The problem I've been working on is where the curves are y=sqrt(x), y=1/x, and x=5, which are rotated around the y-axis. I am able to do this problem when rotating around the x-axis, but I have no clue how to calculate the inner radius when neither curve allows for me to determine the inner radius. I just need an idea of how to start this problem. I do not know how to post a graph or something here or if that's even allowed for a visual picture, so sorry about that! Thanks!

Answer 1

$2π\int_1^5x(\sqrt x-1/x)\rm dx=2π[2/5x^{5/2}-x]_1^5=2π((10\sqrt5-5)-(-3/5))=2π(10\sqrt5-22/5)=(20\sqrt5-44/5)π$, using cylindrical shells as @TobyMak suggests.

Answer 2

I find it often helps to make a graph of the equations, even when I think I know what the inner and outer radius will be. For the three equations $y= \sqrt x,$ $y = 1/x,$ $x = 5$ I get the region that is shaded in the figure below.

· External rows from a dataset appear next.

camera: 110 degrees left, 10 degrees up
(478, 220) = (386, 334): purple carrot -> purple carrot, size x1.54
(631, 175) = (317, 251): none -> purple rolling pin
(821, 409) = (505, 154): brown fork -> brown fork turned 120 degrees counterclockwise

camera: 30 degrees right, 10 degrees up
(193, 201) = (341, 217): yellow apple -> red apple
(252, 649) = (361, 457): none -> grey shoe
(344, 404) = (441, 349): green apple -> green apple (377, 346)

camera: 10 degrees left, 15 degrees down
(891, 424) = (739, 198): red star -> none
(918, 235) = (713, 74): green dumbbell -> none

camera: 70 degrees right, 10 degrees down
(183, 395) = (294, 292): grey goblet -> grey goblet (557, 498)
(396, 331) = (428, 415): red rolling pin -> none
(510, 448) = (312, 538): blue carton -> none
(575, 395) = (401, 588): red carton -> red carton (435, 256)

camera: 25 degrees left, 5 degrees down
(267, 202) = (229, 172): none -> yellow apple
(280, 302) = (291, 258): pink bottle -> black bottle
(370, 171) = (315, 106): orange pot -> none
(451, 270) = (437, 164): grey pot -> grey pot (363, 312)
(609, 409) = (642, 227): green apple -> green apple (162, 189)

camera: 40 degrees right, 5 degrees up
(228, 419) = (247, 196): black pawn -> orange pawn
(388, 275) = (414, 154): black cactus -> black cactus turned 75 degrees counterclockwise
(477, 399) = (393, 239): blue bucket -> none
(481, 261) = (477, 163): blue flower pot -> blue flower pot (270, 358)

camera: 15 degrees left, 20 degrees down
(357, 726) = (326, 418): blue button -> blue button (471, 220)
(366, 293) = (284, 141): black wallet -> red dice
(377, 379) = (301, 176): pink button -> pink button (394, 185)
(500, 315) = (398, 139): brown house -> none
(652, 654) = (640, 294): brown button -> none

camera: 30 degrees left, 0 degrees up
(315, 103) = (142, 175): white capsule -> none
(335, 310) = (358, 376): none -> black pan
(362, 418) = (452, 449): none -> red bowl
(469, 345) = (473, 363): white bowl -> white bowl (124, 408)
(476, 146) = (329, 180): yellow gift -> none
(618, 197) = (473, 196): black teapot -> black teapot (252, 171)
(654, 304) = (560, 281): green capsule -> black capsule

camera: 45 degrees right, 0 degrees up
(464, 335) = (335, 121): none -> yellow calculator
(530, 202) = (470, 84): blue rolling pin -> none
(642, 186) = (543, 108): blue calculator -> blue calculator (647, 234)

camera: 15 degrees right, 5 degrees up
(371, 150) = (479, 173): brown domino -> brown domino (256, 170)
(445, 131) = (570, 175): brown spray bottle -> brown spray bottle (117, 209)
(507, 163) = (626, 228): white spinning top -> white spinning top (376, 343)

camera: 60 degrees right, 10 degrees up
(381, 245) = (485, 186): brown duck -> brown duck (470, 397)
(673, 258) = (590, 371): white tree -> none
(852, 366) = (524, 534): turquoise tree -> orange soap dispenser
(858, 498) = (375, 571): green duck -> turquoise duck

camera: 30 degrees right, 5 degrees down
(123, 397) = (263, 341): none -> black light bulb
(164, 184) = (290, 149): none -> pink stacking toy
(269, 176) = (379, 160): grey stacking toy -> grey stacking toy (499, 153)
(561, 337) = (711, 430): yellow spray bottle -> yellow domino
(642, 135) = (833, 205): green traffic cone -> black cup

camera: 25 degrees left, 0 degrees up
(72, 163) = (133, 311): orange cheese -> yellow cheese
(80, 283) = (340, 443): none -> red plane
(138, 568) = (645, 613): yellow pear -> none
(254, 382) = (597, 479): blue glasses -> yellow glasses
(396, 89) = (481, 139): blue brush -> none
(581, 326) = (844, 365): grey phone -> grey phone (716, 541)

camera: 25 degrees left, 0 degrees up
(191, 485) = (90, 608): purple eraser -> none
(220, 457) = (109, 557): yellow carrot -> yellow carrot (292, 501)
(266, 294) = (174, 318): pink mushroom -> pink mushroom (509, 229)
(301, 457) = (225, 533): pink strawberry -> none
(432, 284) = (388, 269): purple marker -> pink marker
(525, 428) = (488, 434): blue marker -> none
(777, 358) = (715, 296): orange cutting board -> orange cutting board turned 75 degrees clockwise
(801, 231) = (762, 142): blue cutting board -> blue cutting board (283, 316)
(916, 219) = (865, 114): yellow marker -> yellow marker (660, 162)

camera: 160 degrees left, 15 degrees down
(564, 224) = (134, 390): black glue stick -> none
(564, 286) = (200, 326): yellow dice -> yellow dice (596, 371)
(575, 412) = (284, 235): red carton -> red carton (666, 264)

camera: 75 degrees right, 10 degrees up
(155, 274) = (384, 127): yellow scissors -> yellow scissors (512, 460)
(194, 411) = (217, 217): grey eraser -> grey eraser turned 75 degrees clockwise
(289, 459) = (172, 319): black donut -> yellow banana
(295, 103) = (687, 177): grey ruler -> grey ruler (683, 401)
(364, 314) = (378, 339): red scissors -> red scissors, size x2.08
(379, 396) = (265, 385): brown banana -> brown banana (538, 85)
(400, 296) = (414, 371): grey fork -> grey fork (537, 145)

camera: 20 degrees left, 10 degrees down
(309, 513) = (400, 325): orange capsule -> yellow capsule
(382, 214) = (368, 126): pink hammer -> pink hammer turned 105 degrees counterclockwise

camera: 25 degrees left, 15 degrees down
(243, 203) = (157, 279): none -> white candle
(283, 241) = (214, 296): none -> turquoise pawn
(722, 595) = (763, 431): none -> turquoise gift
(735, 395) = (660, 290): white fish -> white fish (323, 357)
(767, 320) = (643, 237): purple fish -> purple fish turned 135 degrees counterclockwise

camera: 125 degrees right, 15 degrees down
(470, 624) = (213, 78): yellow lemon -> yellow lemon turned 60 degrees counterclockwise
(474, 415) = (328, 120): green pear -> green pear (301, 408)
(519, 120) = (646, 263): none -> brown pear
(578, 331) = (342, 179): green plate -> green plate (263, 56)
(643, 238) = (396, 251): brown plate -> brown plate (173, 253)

Now your problem, if you want to use the disk/washer method, is that the curves $y=\sqrt x$ and $y= 1/x$ are each closer to the $y$ axis than the curve $x = 5,$ but neither curve is the inner radius for the whole region. If you draw a horizontal line at $y=1/2$ the intersection with the region starts at $y=1/x$ and ends at $x=5$, but if you draw a horizontal line at $y=2$ the intersection starts at $y=\sqrt x$ instead.

One thing you can do in a case like this is to break the region in two pieces.

Now the lighter shaded region is bounded by $y=1/x,$ $x=5,$ and $y=1$, and the darker shaded region is bounded by $y=\sqrt x,$ $x=5,$ and $y=1$. You can work out the volumes swept by each of the smaller regions and add them together to get the total volume swept by the whole region.

Alternatively, you can use the shell method as suggested by others. This lets you compute the volume using just one integral.

Eventually, however, you will probably encounter a problem that cannot be done in just one integral by either the shell method or the washer method.